Data –
=== Section Start ===

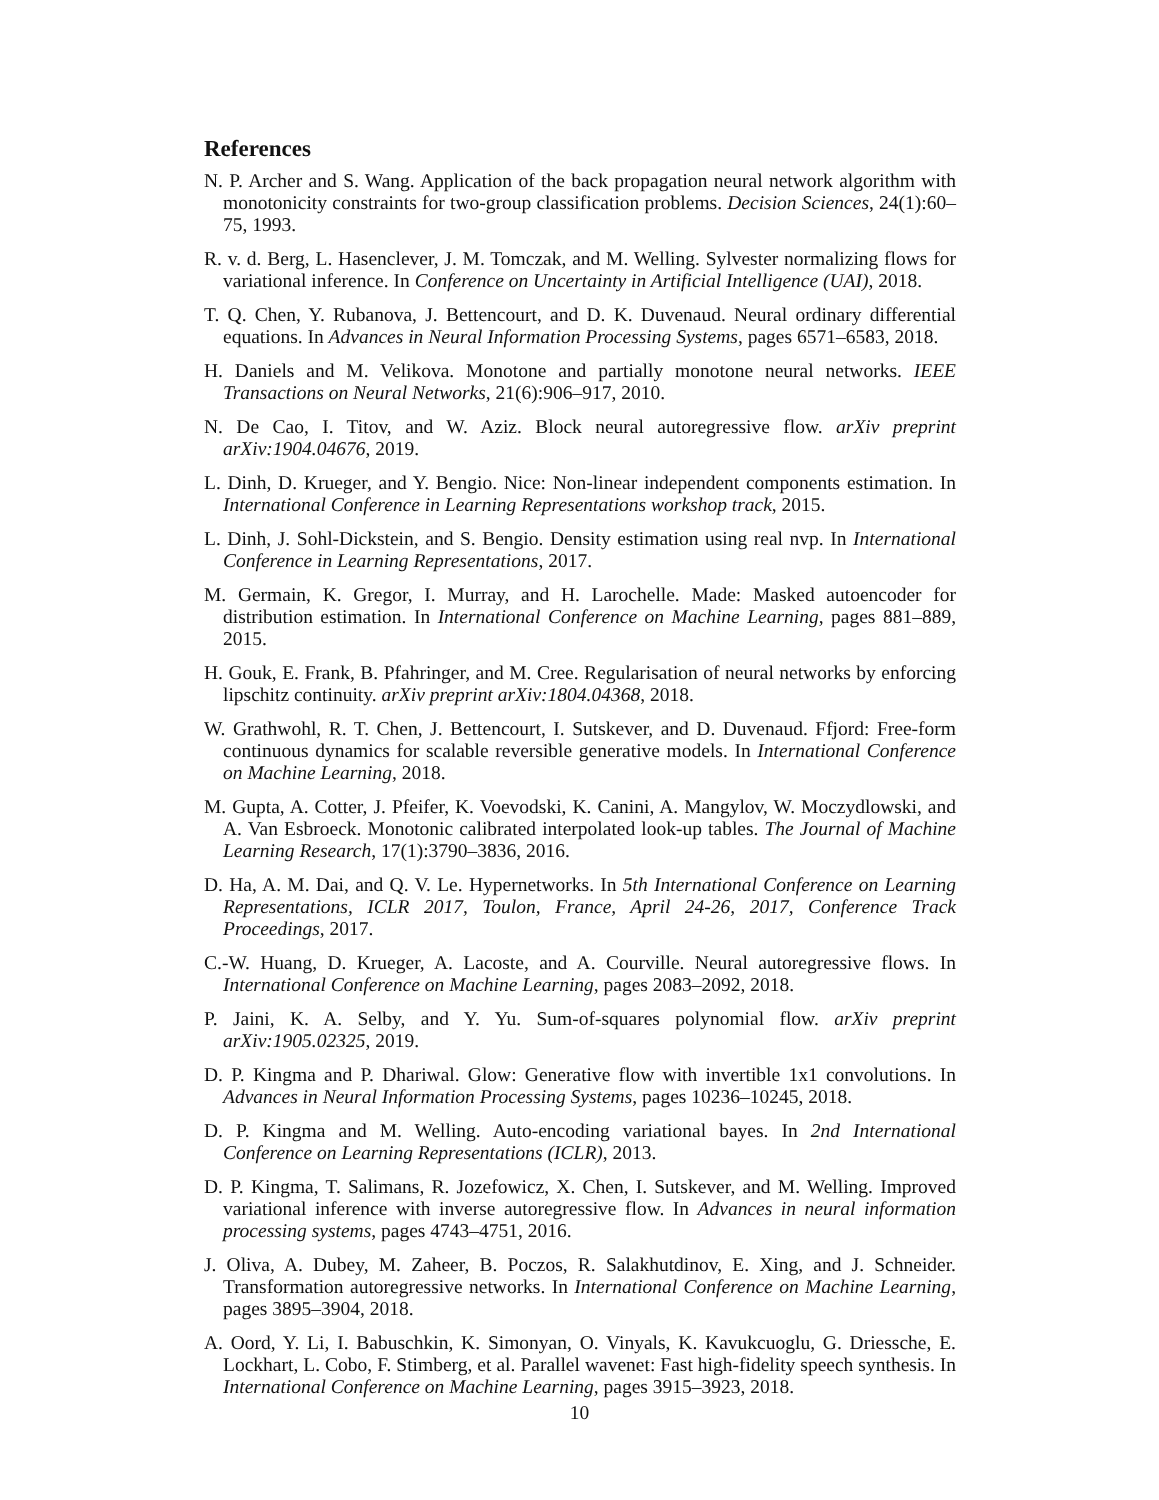References
N. P. Archer and S. Wang. Application of the back propagation neural network algorithm with monotonicity constraints for two-group classification problems. Decision Sciences, 24(1):60–75, 1993.
R. v. d. Berg, L. Hasenclever, J. M. Tomczak, and M. Welling. Sylvester normalizing flows for variational inference. In Conference on Uncertainty in Artificial Intelligence (UAI), 2018.
T. Q. Chen, Y. Rubanova, J. Bettencourt, and D. K. Duvenaud. Neural ordinary differential equations. In Advances in Neural Information Processing Systems, pages 6571–6583, 2018.
H. Daniels and M. Velikova. Monotone and partially monotone neural networks. IEEE Transactions on Neural Networks, 21(6):906–917, 2010.
N. De Cao, I. Titov, and W. Aziz. Block neural autoregressive flow. arXiv preprint arXiv:1904.04676, 2019.
L. Dinh, D. Krueger, and Y. Bengio. Nice: Non-linear independent components estimation. In International Conference in Learning Representations workshop track, 2015.
L. Dinh, J. Sohl-Dickstein, and S. Bengio. Density estimation using real nvp. In International Conference in Learning Representations, 2017.
M. Germain, K. Gregor, I. Murray, and H. Larochelle. Made: Masked autoencoder for distribution estimation. In International Conference on Machine Learning, pages 881–889, 2015.
H. Gouk, E. Frank, B. Pfahringer, and M. Cree. Regularisation of neural networks by enforcing lipschitz continuity. arXiv preprint arXiv:1804.04368, 2018.
W. Grathwohl, R. T. Chen, J. Bettencourt, I. Sutskever, and D. Duvenaud. Ffjord: Free-form continuous dynamics for scalable reversible generative models. In International Conference on Machine Learning, 2018.
M. Gupta, A. Cotter, J. Pfeifer, K. Voevodski, K. Canini, A. Mangylov, W. Moczydlowski, and A. Van Esbroeck. Monotonic calibrated interpolated look-up tables. The Journal of Machine Learning Research, 17(1):3790–3836, 2016.
D. Ha, A. M. Dai, and Q. V. Le. Hypernetworks. In 5th International Conference on Learning Representations, ICLR 2017, Toulon, France, April 24-26, 2017, Conference Track Proceedings, 2017.
C.-W. Huang, D. Krueger, A. Lacoste, and A. Courville. Neural autoregressive flows. In International Conference on Machine Learning, pages 2083–2092, 2018.
P. Jaini, K. A. Selby, and Y. Yu. Sum-of-squares polynomial flow. arXiv preprint arXiv:1905.02325, 2019.
D. P. Kingma and P. Dhariwal. Glow: Generative flow with invertible 1x1 convolutions. In Advances in Neural Information Processing Systems, pages 10236–10245, 2018.
D. P. Kingma and M. Welling. Auto-encoding variational bayes. In 2nd International Conference on Learning Representations (ICLR), 2013.
D. P. Kingma, T. Salimans, R. Jozefowicz, X. Chen, I. Sutskever, and M. Welling. Improved variational inference with inverse autoregressive flow. In Advances in neural information processing systems, pages 4743–4751, 2016.
J. Oliva, A. Dubey, M. Zaheer, B. Poczos, R. Salakhutdinov, E. Xing, and J. Schneider. Transformation autoregressive networks. In International Conference on Machine Learning, pages 3895–3904, 2018.
A. Oord, Y. Li, I. Babuschkin, K. Simonyan, O. Vinyals, K. Kavukcuoglu, G. Driessche, E. Lockhart, L. Cobo, F. Stimberg, et al. Parallel wavenet: Fast high-fidelity speech synthesis. In International Conference on Machine Learning, pages 3915–3923, 2018.
10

=== Section End ===

Your objective – Give back every line of the material above word for word, leaving out the pictures.

Answer for the task –
References
N. P. Archer and S. Wang. Application of the back propagation neural network algorithm with monotonicity constraints for two-group classification problems. Decision Sciences, 24(1):60–75, 1993.
R. v. d. Berg, L. Hasenclever, J. M. Tomczak, and M. Welling. Sylvester normalizing flows for variational inference. In Conference on Uncertainty in Artificial Intelligence (UAI), 2018.
T. Q. Chen, Y. Rubanova, J. Bettencourt, and D. K. Duvenaud. Neural ordinary differential equations. In Advances in Neural Information Processing Systems, pages 6571–6583, 2018.
H. Daniels and M. Velikova. Monotone and partially monotone neural networks. IEEE Transactions on Neural Networks, 21(6):906–917, 2010.
N. De Cao, I. Titov, and W. Aziz. Block neural autoregressive flow. arXiv preprint arXiv:1904.04676, 2019.
L. Dinh, D. Krueger, and Y. Bengio. Nice: Non-linear independent components estimation. In International Conference in Learning Representations workshop track, 2015.
L. Dinh, J. Sohl-Dickstein, and S. Bengio. Density estimation using real nvp. In International Conference in Learning Representations, 2017.
M. Germain, K. Gregor, I. Murray, and H. Larochelle. Made: Masked autoencoder for distribution estimation. In International Conference on Machine Learning, pages 881–889, 2015.
H. Gouk, E. Frank, B. Pfahringer, and M. Cree. Regularisation of neural networks by enforcing lipschitz continuity. arXiv preprint arXiv:1804.04368, 2018.
W. Grathwohl, R. T. Chen, J. Bettencourt, I. Sutskever, and D. Duvenaud. Ffjord: Free-form continuous dynamics for scalable reversible generative models. In International Conference on Machine Learning, 2018.
M. Gupta, A. Cotter, J. Pfeifer, K. Voevodski, K. Canini, A. Mangylov, W. Moczydlowski, and A. Van Esbroeck. Monotonic calibrated interpolated look-up tables. The Journal of Machine Learning Research, 17(1):3790–3836, 2016.
D. Ha, A. M. Dai, and Q. V. Le. Hypernetworks. In 5th International Conference on Learning Representations, ICLR 2017, Toulon, France, April 24-26, 2017, Conference Track Proceedings, 2017.
C.-W. Huang, D. Krueger, A. Lacoste, and A. Courville. Neural autoregressive flows. In International Conference on Machine Learning, pages 2083–2092, 2018.
P. Jaini, K. A. Selby, and Y. Yu. Sum-of-squares polynomial flow. arXiv preprint arXiv:1905.02325, 2019.
D. P. Kingma and P. Dhariwal. Glow: Generative flow with invertible 1x1 convolutions. In Advances in Neural Information Processing Systems, pages 10236–10245, 2018.
D. P. Kingma and M. Welling. Auto-encoding variational bayes. In 2nd International Conference on Learning Representations (ICLR), 2013.
D. P. Kingma, T. Salimans, R. Jozefowicz, X. Chen, I. Sutskever, and M. Welling. Improved variational inference with inverse autoregressive flow. In Advances in neural information processing systems, pages 4743–4751, 2016.
J. Oliva, A. Dubey, M. Zaheer, B. Poczos, R. Salakhutdinov, E. Xing, and J. Schneider. Transformation autoregressive networks. In International Conference on Machine Learning, pages 3895–3904, 2018.
A. Oord, Y. Li, I. Babuschkin, K. Simonyan, O. Vinyals, K. Kavukcuoglu, G. Driessche, E. Lockhart, L. Cobo, F. Stimberg, et al. Parallel wavenet: Fast high-fidelity speech synthesis. In International Conference on Machine Learning, pages 3915–3923, 2018.
10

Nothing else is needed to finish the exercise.